Europe's Plastics Industry Faces Decline
Decreased Production and Recycling in Europe as Global Plastics Manufacturing Rises
Once heralded as an innovative solution, plastics have become the focus of environmental concerns, particularly in Europe, which has the world's strictest regulatory framework. This regulatory environment, aimed at reducing plastic usage, has led to significant challenges for the European plastics industry, which struggles to compete with the global influx of cheaper materials.
According to Plastics Europe, the continent’s plastics production dropped by 8.3% in 2023, marking a deeper-than-expected decline. Recycling, particularly mechanical recycling—the most common form in Europe—fell for the first time since 2018 due to declining demand.
Virginia Janssens, Managing Director of Plastics Europe, expressed concerns about the ongoing "deindustrialization in Europe." She highlighted how energy-intensive industries, including plastics manufacturing, face mounting pressure from high energy costs and regulatory constraints, which lead to greater reliance on less sustainable imports.
While Europe sees its share of the global plastics market shrinking—from 28% in 2006 to just 12% in 2023—countries like China and the United States are ramping up production. Global plastics manufacturing rose by 3.4% last year, with China accounting for 60% of the increase in petrochemical capacity, according to S&P Global.
This global surge undermines Europe’s push for recycled materials. Virgin plastics from outside the EU flood the market, making recycled materials economically uncompetitive. In September, a report by former European Central Bank President Mario Draghi attributed much of Europe’s economic slowdown to high energy prices, restrictive regulations, and lower production costs abroad.
The downward trend in European plastics recycling is alarming. Plastics Recyclers Europe reported last month that declining demand is forcing many recycling companies to shut down operations.

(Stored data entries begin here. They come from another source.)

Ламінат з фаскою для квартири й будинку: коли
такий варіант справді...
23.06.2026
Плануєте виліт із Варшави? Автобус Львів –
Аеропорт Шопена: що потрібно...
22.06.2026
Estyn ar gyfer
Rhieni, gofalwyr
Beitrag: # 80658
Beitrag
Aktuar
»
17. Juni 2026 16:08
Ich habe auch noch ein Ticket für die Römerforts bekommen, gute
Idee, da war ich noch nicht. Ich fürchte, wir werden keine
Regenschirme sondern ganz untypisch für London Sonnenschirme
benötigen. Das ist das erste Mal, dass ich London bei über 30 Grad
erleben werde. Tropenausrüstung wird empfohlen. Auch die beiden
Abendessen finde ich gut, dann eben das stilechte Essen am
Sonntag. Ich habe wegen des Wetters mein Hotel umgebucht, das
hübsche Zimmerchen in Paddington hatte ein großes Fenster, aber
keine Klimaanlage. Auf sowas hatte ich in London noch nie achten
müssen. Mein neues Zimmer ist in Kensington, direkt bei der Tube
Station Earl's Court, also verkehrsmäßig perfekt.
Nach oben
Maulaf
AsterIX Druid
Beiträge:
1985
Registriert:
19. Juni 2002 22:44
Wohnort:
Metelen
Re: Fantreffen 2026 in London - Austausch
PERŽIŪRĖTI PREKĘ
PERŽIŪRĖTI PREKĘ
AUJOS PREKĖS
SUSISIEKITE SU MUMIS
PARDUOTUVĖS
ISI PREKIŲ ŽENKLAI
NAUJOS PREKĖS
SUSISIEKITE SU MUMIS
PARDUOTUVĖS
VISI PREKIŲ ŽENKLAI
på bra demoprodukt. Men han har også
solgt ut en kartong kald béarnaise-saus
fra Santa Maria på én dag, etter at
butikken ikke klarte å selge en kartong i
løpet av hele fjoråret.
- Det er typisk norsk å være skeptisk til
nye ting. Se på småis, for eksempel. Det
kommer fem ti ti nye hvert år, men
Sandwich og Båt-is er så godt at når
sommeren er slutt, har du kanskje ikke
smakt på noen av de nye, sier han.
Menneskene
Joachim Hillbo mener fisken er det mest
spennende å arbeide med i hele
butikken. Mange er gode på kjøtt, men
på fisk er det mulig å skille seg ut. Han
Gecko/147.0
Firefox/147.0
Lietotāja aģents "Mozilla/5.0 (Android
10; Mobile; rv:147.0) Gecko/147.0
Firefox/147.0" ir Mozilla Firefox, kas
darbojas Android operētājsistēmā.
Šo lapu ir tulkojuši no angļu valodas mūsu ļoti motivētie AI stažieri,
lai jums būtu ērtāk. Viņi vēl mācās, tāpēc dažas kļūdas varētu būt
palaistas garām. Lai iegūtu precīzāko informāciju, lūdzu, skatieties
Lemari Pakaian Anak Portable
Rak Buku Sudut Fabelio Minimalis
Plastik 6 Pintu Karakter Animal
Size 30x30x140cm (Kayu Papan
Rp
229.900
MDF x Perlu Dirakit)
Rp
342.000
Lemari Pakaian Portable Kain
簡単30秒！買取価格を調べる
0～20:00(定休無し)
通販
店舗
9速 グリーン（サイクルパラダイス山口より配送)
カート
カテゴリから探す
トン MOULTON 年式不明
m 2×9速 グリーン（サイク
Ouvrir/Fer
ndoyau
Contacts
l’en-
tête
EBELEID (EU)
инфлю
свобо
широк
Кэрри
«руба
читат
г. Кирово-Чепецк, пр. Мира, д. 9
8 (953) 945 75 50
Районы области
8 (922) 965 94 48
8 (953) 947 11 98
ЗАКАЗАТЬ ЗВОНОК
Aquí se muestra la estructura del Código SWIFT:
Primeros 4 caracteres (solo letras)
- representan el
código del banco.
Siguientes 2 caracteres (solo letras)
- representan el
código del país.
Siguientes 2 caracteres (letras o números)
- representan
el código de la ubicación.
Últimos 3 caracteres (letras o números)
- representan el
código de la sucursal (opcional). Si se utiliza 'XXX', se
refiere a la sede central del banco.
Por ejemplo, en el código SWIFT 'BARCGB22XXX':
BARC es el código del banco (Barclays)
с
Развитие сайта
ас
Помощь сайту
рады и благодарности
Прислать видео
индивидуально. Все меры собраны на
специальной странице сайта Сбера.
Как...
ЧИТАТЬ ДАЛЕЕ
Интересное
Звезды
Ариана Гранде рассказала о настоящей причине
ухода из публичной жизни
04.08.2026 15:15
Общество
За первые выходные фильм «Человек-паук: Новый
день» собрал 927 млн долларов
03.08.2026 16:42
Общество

Several major corporations, including ExxonMobil, Sabic, and Trinseo, have announced plans to close or reevaluate petrochemical plants in Europe. Rob Ingram, CEO of Ineos’s olefins and polymers division, called Europe’s regulatory burden "self-inflicted harm," adding that without new investments, transitioning to more sustainable production will be impossible.
Ingram noted that while European demand for plastics remains steady, investments are flowing to the United States and Asia, where environmental regulations are less stringent. He warned that importing plastics manufactured under weaker regulations undermines Europe’s green objectives.
Virginia Janssens stressed the need for policy changes to stimulate demand for recycled plastics in products ranging from packaging to electric vehicles. "We are calling on policymakers for urgent measures—whether fiscal or financial—to boost investment in circular plastics in Europe," she said.